Dieser sinnlose und fruchtlose Versuch aber senkt die Kriegsfähigkeit der Streitkräfte ein. Natürlich ist es völlig illusorisch und fernab jeder praktischen Realität, in dieser Gesellschaft und noch viel mehr in dieser Bundeswehr eine Kriegsführung frei von Recht auch nur diskutieren zu wollen.
Richtig! Weil`s hierfür zum Glück keinerlei Grundlage und vor allem eben keine Legitimation gibt.
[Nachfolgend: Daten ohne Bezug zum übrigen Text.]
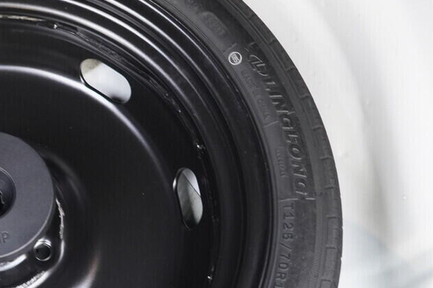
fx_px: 998
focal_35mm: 83
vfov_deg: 16.3
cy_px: 226
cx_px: -15
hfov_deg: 23.3
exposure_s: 1/40
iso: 1250
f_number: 2.8
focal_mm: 24
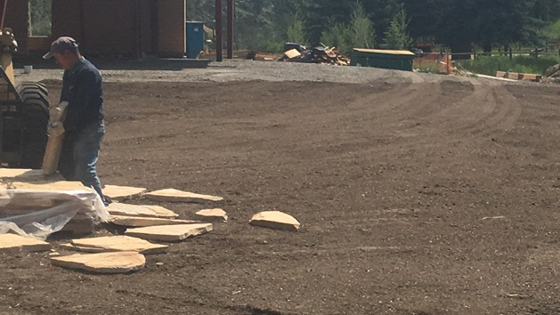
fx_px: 1530
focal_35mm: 103
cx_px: 646
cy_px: 89
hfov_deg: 19.7
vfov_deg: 11.7
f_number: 2.2
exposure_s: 1/2262
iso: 25
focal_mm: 4.15
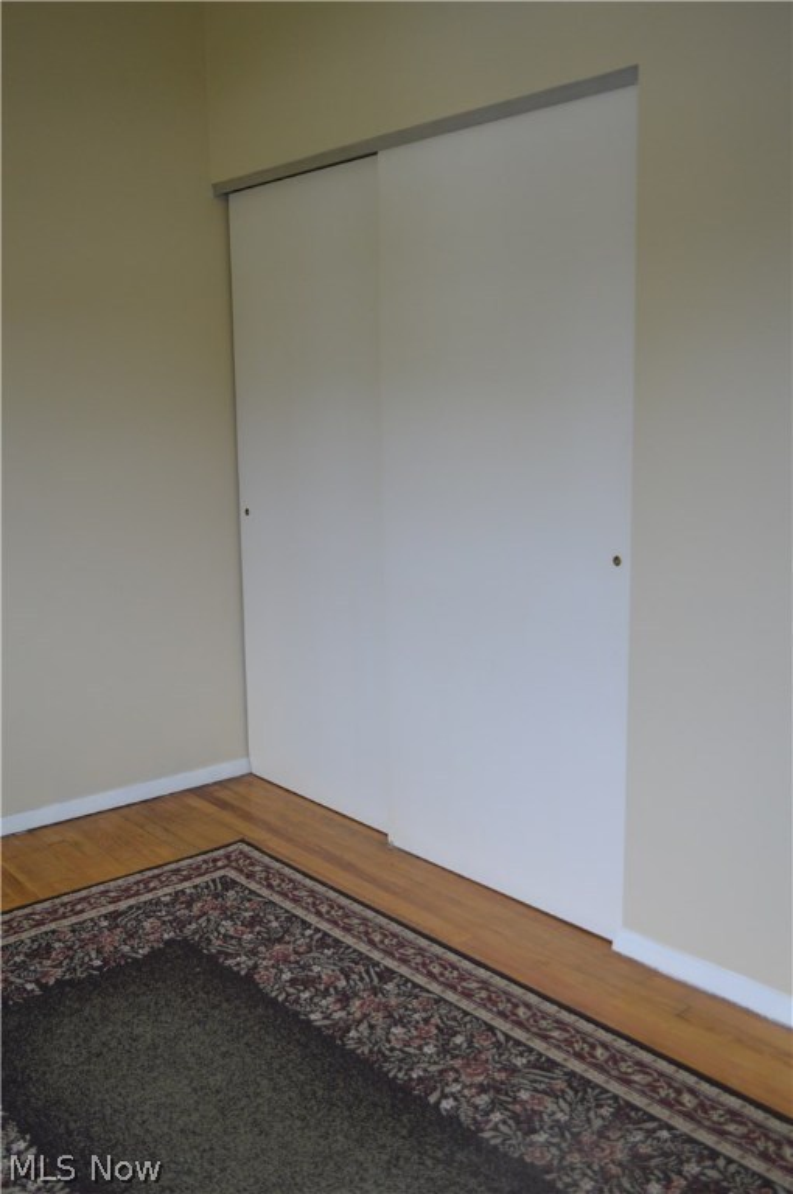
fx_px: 1093
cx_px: 396
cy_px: 597
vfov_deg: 57.3
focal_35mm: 33
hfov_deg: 39.9
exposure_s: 1/60
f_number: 4
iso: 560
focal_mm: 22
(07.10.2022, 16:38)Quintus Fabius schrieb: Worauf ich eigentlich hinaus will ist, dass man sich trotzdem bewusst sein muss, dass die eigene Kriegsfähigkeit durch diese Fakten, durch diese realen praktischen Umstände wie sie nun einmal sind, gemindert wird. Dass wir also "schwächer" sind als es rein vom Potential her der Fall wäre und dass diese Schwäche, diese Verminderung der Kriegsfähigkeit aufgrund des Legalismus daher bei militärischen Planungen berücksichtigt werden muss. Entsprechend benötigt man beispielsweise eine größere technologische Überlegenheit, mehr Quantität, ein vorsichtigeres Vorgehen, mehr Feuerkraft usw um die Schwächung der Kampfkraft insgesamt damit zu kompensieren.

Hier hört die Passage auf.